Many of these new millionaires have made their fortunes from the construction and property boom, which accounts for some 40 percent of capital investment in Spain. But the events in Marbella, the jet-set resort on Spain’s Costa del Sol coastline, shed some light on how others millions have been made.
The city became synonymous with corruption under right-wing mayor Jesús Gil y Gil, who died in 2004, shortly after the Supreme Court banned him from public office for 28 years. Earlier this year, the council was dissolved and some 43 people arrested, including two former ex-mayors, Marisol Yagüe and Julián Muñoz, and 19 city councillors, on charges relating to alleged planning violations with respect to construction projects. Aifos, one of the biggest real estate companies on the Costa del Sol, has been implicated. More than €2.4 billion in property, helicopters, cars, art and antiques has been seized.

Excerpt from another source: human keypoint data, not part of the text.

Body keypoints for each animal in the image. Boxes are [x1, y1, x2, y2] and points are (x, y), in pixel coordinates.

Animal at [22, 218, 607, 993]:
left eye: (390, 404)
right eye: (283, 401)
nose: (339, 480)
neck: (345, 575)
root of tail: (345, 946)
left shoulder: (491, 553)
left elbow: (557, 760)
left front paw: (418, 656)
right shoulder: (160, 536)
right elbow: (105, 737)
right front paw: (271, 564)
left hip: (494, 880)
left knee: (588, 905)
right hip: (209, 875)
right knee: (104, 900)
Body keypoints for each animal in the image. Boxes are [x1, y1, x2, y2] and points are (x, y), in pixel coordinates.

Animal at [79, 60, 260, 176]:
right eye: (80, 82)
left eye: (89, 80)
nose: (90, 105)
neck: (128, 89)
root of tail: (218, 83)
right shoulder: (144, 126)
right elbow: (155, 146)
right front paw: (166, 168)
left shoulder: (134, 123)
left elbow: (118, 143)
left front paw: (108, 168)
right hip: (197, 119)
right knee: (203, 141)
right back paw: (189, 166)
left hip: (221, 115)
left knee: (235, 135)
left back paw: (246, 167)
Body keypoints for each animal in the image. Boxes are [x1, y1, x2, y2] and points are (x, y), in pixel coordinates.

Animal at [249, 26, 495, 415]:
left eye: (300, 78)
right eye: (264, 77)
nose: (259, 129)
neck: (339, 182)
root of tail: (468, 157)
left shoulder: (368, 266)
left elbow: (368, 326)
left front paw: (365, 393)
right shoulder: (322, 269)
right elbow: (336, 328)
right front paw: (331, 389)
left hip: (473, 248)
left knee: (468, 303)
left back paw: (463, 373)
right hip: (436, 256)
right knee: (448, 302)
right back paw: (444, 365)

One of those arrested in Marbella had €378,000 in high-denomination €500 notes. This led to revelations that such notes make up 60 percent of the €80 billion circulating in Spain. Spain now has a quarter of all the €500 notes in the EU compared to 3.5 percent in 2002. The notes are known in Spain as “bin Ladens” because everyone has heard of them but never seen them. Most are believed to circulate in the construction industry, where transactions are often carried out in cash and real estate companies undervalue properties when they are officially registered.

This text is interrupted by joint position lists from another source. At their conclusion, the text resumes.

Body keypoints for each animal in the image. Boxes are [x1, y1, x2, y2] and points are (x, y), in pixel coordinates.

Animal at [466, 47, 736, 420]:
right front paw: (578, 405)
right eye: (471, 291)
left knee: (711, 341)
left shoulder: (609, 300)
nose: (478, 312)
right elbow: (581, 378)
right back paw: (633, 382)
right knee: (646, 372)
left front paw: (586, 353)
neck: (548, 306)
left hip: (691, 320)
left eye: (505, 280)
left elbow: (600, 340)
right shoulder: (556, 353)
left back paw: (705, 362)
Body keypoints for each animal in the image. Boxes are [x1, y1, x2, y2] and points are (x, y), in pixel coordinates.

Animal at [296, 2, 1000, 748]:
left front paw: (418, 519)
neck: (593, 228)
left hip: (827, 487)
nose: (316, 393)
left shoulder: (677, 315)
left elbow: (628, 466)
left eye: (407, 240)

Down the coast from Marbella, the mayor of Manilva has been accused of participating in an alleged €250 million money-laundering ring, and a former mayor of Estepona was convicted on similar charges.
The tax agency is also investigating 18 companies that took money related to the Terra Mítica theme park, which was never constructed. The park, partly funded by the Popular Party government in Valencia, went bankrupt in 2004 with debts of €300 million.
International financial institutions are now warning the Spanish government that the country is losing its international competitiveness and productivity is declining. The current account deficit has widened to 7.5 percent of GDP, the second largest in the world. The European Commission forecasts it will increase to 9 percent in 2007, adding “these levels cannot be sustained forever.”
Last year, the government introduced its National Reform Programme, saying it would address Spain’s lacklustre productivity performance and competitiveness. It plans to reduce corporate tax on large companies and personal income tax, which predominantly favour the rich. At the same, the IMF says further labour reforms are necessary. Under the guise of reducing temporary contracts, it wants to reduce the dismissal costs and other conditions associated with permanent contracts. The organisation has also pushed for employers and trade unions to break up the national collective wage bargaining system, institute company-based wage agreements, and promote greater labour flexibility.
Spain’s increasing inequality exposes as fraudulent the perennial claim that “economic recovery” benefits everyone, even if unequally. The latest statistics show that there has been an enormous transfer of wealth—from the working class to the wealthy elite—in Spain with the backing of both the PP and the PSOE, backed by the Stalinist-led United Left (IU) and Catalan nationalists.